USA — A record drought multiplied by epic wildfires on top of hard economic times has resulted in slashed state funding across the Lone Star State. Those cuts are now adding stress on volunteer fire departments.
It’s the newest member of the Beaver Creek Volunteer Fire Department in Caldwell.
“This truck is our utility truck it’s kind of everything to us, it’s our first responders vehicle and for wildfires,” explained Beaver Creek Fire Chief Lee Hall.
The station received the $60,000 vehicle through a state grant.
A significant milestone we passed in 2010 is that every department that requested a vehicle got one, explained Texas Forest Service Director Tom Boggus.
It’s funding that Fire Chief Lee Hall says helps fuel this 12 man department in rural Burleson County.
We solely survive off of donations, added Hall. My operating budget realistically is $22,000 to $23,000 a year and that’s bare minimum — That’s just what it takes to keep fuel in the trucks, not repair vehicles. We are lucky our home owners association pays for our insurance, because we wouldn’t be able to be out there driving the trucks.”
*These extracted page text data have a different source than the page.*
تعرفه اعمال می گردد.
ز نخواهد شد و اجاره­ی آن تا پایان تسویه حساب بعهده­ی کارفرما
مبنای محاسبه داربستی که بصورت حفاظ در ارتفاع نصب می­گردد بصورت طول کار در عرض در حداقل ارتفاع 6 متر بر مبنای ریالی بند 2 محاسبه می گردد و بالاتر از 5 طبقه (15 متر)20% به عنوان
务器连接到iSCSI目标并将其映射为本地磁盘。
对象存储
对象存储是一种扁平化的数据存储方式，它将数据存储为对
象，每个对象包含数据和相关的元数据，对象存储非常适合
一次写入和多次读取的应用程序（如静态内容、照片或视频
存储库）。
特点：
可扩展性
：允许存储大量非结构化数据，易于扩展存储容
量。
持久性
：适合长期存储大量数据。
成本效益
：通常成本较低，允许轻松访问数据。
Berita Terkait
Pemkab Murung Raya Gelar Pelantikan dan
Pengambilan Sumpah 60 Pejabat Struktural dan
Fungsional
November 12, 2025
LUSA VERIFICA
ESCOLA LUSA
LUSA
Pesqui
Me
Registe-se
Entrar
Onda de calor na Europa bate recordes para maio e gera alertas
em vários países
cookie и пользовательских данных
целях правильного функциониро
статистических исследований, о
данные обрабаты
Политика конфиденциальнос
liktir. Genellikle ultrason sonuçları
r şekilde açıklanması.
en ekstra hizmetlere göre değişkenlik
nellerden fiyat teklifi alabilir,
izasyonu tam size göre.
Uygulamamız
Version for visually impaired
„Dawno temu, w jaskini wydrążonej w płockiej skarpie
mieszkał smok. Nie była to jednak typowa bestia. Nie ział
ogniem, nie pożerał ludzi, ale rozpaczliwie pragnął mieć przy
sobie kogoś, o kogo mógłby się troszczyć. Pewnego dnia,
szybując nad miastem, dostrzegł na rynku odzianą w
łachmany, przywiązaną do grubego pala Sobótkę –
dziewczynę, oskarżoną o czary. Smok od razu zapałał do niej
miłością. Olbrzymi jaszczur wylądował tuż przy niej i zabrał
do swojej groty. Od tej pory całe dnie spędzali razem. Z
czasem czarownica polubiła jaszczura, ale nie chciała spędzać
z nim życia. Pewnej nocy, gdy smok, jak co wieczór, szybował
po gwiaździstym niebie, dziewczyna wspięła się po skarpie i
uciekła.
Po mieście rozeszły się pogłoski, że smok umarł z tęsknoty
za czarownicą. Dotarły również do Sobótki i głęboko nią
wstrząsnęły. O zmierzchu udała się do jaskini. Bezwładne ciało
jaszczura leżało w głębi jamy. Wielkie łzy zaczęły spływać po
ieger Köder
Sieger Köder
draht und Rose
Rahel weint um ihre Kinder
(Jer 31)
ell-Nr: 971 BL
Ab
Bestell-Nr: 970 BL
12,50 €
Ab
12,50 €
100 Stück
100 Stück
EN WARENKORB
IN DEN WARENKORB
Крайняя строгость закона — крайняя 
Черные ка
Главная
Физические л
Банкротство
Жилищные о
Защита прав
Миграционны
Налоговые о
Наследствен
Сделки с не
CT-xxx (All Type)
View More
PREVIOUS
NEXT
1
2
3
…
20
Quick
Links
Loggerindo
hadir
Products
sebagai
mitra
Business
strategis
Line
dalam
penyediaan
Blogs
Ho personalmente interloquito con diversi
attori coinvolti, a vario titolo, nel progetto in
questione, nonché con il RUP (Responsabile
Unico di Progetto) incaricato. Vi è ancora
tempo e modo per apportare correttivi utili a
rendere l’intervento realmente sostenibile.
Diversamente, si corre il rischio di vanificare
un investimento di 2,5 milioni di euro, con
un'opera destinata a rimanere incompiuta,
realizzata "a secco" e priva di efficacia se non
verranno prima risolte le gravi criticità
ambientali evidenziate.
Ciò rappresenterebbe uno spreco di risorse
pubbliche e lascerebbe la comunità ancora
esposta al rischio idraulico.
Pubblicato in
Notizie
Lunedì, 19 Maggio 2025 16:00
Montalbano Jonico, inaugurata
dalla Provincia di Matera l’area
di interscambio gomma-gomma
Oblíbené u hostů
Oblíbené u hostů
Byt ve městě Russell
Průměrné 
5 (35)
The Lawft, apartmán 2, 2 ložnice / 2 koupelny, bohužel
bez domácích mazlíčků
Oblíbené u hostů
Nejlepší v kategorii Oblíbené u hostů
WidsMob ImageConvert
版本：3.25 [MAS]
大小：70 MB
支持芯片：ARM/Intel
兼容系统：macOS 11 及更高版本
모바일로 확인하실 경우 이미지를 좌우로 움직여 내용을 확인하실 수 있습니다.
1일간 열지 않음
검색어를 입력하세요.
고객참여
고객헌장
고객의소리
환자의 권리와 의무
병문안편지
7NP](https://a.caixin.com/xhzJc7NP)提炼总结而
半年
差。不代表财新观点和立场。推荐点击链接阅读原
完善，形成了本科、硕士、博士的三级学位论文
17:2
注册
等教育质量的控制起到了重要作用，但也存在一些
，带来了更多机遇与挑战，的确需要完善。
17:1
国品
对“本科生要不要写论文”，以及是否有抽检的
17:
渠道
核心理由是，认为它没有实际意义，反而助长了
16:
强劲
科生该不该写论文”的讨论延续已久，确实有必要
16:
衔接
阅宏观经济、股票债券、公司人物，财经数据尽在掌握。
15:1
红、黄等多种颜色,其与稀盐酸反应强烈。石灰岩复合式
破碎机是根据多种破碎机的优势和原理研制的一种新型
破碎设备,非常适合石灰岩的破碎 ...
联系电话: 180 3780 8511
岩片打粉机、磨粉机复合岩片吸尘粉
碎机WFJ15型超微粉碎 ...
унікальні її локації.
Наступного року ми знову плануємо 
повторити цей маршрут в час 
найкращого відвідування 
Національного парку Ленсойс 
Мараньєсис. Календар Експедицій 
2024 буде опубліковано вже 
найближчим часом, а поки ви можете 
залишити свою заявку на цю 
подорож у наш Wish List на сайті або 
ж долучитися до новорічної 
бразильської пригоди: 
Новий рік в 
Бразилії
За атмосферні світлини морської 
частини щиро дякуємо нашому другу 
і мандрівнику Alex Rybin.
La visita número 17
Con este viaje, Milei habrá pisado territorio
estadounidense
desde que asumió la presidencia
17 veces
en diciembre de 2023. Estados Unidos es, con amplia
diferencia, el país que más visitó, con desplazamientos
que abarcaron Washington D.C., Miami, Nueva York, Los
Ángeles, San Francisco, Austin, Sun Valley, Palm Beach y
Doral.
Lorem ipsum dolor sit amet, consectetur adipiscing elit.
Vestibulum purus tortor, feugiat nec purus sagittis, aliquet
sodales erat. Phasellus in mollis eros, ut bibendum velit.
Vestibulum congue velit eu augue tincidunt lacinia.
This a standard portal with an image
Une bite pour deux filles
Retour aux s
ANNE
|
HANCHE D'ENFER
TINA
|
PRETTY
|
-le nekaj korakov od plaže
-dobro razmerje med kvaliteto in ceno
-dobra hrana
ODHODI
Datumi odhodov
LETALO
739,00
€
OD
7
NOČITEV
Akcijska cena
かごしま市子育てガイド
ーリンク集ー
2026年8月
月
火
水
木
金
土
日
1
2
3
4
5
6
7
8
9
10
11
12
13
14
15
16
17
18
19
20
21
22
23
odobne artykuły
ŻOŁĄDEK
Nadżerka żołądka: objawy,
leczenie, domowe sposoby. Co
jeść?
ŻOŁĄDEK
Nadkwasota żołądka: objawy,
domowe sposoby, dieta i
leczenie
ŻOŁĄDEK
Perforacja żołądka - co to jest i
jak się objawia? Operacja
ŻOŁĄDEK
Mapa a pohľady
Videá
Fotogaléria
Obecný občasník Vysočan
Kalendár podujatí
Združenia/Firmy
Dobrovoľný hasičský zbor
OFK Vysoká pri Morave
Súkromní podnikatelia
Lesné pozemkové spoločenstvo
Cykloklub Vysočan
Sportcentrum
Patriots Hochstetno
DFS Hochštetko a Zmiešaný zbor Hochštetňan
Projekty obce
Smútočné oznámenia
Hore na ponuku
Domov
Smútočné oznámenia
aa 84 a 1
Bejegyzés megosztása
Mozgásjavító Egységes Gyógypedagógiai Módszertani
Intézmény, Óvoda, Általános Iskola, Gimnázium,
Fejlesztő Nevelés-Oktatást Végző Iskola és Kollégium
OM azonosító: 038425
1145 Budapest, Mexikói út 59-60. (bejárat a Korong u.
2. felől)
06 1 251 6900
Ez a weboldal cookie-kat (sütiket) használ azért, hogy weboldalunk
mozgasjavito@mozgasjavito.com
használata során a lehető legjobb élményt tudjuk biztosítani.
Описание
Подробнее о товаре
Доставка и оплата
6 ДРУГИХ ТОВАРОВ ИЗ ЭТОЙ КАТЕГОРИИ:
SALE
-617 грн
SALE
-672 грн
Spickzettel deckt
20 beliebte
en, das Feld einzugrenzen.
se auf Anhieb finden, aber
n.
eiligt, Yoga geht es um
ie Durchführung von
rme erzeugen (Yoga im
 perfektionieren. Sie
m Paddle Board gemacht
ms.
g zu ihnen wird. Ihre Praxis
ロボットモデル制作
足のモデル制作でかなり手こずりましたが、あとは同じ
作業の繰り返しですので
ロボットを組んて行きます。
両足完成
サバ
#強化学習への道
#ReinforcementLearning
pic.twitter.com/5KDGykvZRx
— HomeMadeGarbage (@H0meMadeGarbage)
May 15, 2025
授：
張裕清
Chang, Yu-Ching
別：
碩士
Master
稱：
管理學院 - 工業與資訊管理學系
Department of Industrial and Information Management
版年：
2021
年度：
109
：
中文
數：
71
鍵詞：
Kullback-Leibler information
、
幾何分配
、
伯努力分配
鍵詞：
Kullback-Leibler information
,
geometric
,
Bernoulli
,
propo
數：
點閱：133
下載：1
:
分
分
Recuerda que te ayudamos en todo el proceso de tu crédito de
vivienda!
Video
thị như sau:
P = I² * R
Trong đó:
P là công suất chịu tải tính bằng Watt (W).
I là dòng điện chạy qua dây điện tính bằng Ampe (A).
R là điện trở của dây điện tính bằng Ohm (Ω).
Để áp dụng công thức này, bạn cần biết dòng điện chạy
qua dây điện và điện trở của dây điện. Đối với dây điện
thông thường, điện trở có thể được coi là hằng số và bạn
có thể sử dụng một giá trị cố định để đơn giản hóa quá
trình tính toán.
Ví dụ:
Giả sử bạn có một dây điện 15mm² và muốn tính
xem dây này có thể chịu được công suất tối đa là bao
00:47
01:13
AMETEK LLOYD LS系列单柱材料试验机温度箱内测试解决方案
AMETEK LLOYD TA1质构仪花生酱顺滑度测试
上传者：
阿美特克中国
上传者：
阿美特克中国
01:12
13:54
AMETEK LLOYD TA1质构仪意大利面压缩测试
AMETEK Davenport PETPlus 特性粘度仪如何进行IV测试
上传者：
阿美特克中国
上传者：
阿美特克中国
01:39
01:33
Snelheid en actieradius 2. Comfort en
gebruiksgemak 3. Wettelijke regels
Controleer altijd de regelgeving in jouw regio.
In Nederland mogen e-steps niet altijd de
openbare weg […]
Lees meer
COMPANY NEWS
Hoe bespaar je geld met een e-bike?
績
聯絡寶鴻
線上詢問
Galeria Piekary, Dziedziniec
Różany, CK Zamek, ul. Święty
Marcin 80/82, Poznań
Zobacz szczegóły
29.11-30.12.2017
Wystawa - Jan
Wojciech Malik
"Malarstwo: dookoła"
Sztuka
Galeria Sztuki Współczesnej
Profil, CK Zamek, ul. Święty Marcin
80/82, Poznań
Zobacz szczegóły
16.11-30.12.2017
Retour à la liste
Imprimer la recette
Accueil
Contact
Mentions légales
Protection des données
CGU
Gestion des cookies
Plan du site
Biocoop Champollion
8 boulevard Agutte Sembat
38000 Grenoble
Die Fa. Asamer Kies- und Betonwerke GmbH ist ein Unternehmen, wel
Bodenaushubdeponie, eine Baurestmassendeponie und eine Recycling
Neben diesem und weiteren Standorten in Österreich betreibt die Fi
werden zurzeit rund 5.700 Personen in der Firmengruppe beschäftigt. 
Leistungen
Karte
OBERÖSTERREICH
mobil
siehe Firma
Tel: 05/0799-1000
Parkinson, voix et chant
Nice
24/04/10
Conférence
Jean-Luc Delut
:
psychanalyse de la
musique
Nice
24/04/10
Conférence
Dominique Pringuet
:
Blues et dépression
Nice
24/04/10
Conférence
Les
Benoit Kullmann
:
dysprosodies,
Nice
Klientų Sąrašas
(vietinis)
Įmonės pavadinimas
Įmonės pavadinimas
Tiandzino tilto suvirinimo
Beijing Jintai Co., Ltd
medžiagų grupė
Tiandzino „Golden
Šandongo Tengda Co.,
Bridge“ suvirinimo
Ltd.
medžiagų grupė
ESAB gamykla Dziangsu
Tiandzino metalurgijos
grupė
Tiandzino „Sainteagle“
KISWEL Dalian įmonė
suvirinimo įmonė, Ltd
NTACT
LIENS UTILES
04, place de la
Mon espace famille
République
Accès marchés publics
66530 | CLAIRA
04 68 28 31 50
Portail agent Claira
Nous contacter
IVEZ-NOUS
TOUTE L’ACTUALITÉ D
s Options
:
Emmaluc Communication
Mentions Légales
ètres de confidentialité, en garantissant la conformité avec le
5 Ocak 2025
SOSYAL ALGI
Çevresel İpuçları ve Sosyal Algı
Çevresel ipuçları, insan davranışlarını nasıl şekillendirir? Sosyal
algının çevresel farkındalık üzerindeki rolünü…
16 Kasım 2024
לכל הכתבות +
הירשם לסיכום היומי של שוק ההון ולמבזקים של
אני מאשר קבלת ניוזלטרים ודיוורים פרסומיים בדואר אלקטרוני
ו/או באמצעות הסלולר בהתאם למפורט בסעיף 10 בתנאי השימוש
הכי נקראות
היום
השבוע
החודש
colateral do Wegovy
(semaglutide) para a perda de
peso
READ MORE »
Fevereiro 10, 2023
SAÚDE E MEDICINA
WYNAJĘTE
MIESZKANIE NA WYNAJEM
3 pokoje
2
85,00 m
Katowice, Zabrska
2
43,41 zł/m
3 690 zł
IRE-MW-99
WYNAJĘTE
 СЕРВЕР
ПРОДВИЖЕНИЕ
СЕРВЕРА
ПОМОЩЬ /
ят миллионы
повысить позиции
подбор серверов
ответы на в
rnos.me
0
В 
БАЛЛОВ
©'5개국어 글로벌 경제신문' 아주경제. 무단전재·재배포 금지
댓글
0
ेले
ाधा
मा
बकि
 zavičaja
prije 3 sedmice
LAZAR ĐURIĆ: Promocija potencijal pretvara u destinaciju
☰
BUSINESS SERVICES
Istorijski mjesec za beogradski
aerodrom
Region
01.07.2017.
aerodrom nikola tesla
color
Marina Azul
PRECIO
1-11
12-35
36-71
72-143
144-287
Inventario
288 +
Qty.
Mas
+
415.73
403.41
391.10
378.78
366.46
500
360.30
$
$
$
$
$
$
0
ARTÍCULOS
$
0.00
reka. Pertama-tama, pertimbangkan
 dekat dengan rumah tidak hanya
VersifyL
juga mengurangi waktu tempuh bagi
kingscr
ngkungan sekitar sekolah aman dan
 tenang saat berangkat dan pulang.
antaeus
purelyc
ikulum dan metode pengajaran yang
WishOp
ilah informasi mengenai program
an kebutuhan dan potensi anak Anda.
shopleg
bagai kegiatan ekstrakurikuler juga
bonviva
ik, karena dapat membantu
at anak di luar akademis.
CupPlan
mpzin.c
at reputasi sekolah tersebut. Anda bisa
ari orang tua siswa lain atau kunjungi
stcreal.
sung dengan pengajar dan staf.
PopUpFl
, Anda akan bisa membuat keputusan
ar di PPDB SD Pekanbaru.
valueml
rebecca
As the state faces economic challenges – lawmakers are slashing $18 million from a $25 million fund. This fund directly affects volunteer fire departments like Beaver Creek.
It’s a daily struggle, added Hall. We have enough money to make it, or we don’t have enough money to make it.”
The cuts are going to be significantly found in vehicles, rolling stock, fire engines, explained Boggus.
The remaining $7 million will be allocated upon request for training costs and protective gear for the nearly 1,500 volunteer fire departments across the state. And as the economy slowly recovers, the men and women on the front line will be facing a challenging future.
La Nina conditions are still here and so the forecast is not good so our volunteer firefighters are still going to be challenged this spring,” said Boggus.
But it’s a challenge that Hall says he’s not willing to give up any time soon.
If people don’t volunteer and you call 911 then who’s going to come? questioned Hall. The spirit of volunteering is dying. If someone dials 911 at 2 o’clock in the morning they expect help to come. If I dial 911, I pray that help will come. If we didn’t have volunteers then where will we be?